(Data extract Opens)

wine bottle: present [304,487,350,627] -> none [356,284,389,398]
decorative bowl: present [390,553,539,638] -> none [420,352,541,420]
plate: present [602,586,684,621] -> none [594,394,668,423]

(Data extract Closes)
(Data extract Opens)

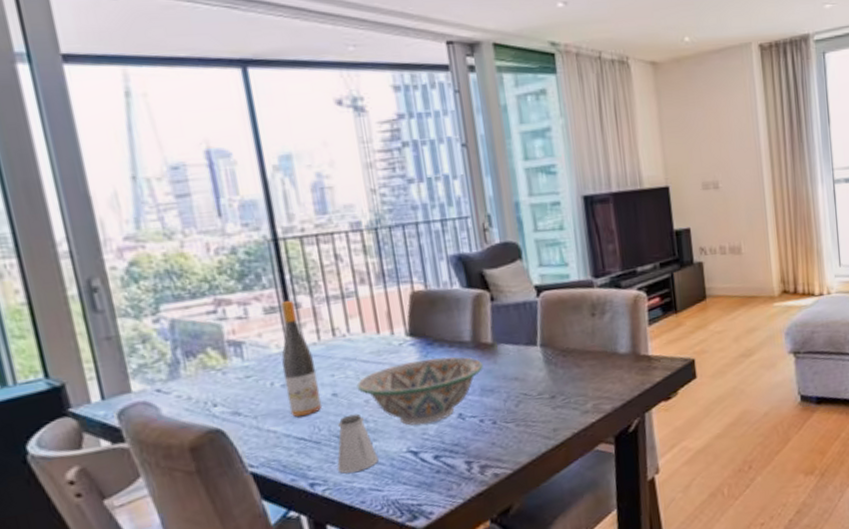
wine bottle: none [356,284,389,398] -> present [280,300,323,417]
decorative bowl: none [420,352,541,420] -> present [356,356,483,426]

(Data extract Closes)
(Data extract Opens)

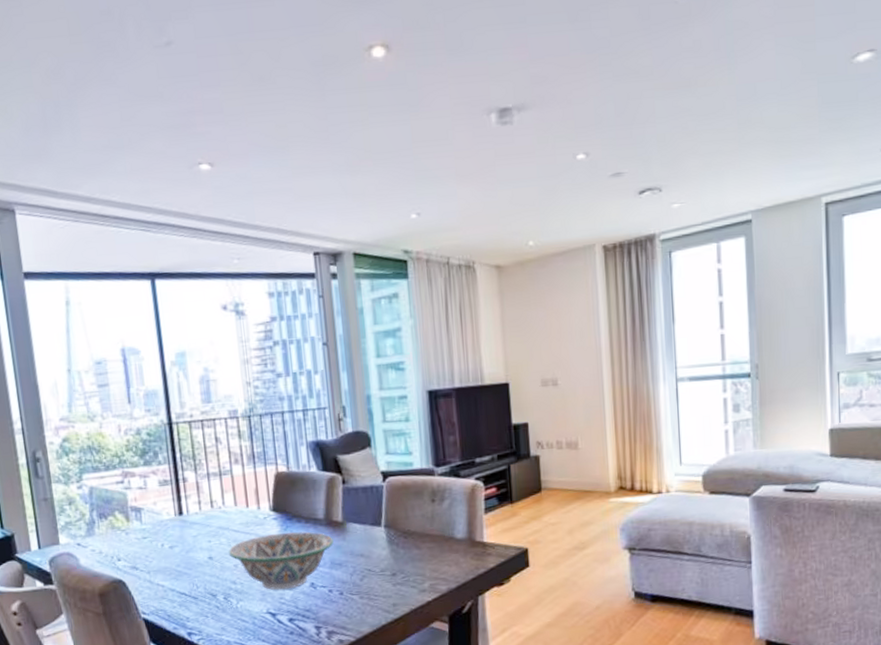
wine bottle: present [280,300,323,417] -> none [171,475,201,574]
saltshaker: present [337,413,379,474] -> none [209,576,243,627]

(Data extract Closes)

--- Problem to solve ---
Within the listing, how many lines hold the word "decorative"? Answer with the number by itself.

--- Task answer ---
2